Tiny correction: it's *Paizo* publishing. They're releasing it as part of their neo-pulp Planet Stories line. Announcement and cover here, along with some discussion:
http://paizo.com/planetStories/v5748btpy88wa&source=rss
Unsurprisingly, Erik Mona is a fan. I've swapped a few emails with Erik (during the time I was thinking a lot about the depiction of women in fantasy art and on the covers of Dragon magazine in particular) and he's a stand-up guy who has big big love for the unsung classics of the genre.
Nice article. Hugh Cook is a legend. And indeed "Walrus and the Warwolf" is my favorite, although I did love them all.
I have bought about 6 or 7 copies of "The Walrus and the Warwolf" over the years, to give away to friends, and generally enlighten all those who are ignorant of his amazing and highly entertaining works.
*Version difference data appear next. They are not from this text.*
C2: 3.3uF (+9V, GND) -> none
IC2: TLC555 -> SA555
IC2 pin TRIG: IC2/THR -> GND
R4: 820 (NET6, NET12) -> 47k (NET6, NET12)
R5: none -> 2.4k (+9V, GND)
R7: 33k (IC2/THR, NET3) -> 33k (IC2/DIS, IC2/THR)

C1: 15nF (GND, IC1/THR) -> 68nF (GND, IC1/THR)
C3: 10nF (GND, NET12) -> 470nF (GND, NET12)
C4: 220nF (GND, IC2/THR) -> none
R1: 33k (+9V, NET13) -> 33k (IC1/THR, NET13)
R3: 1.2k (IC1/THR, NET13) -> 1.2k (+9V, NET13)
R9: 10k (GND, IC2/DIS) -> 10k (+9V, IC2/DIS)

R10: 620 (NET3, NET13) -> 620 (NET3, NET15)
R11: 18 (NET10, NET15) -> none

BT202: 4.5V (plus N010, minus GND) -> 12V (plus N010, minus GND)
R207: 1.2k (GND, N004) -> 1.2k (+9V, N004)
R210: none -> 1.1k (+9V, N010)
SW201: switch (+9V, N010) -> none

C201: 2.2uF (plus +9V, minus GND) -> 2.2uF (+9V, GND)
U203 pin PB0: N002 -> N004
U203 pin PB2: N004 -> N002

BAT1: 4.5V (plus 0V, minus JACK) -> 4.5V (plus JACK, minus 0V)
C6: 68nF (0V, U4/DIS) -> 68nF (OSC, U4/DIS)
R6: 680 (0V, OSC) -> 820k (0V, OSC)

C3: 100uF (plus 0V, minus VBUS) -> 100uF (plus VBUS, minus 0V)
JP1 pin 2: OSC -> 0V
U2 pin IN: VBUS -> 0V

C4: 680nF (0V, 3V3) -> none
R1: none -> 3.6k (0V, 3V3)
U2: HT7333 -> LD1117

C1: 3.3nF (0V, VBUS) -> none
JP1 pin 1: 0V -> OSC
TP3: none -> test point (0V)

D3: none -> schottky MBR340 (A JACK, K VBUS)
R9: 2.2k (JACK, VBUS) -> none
If you're keen to read some Hugh Cook, www.abebooks.com is a good place to find cheap copies of at least the first 5 books, all of which are great.
The hardest thing about his work is deciding which book to tell people to read first. The first book of the series is a bit "straight laced" compared to the others, and so doesn't necessarily illuminate how mad-cap he can be. But it does introduce and set up the world well. So probably best to start with Book 1 of The Chronicles of an Age of Darkness.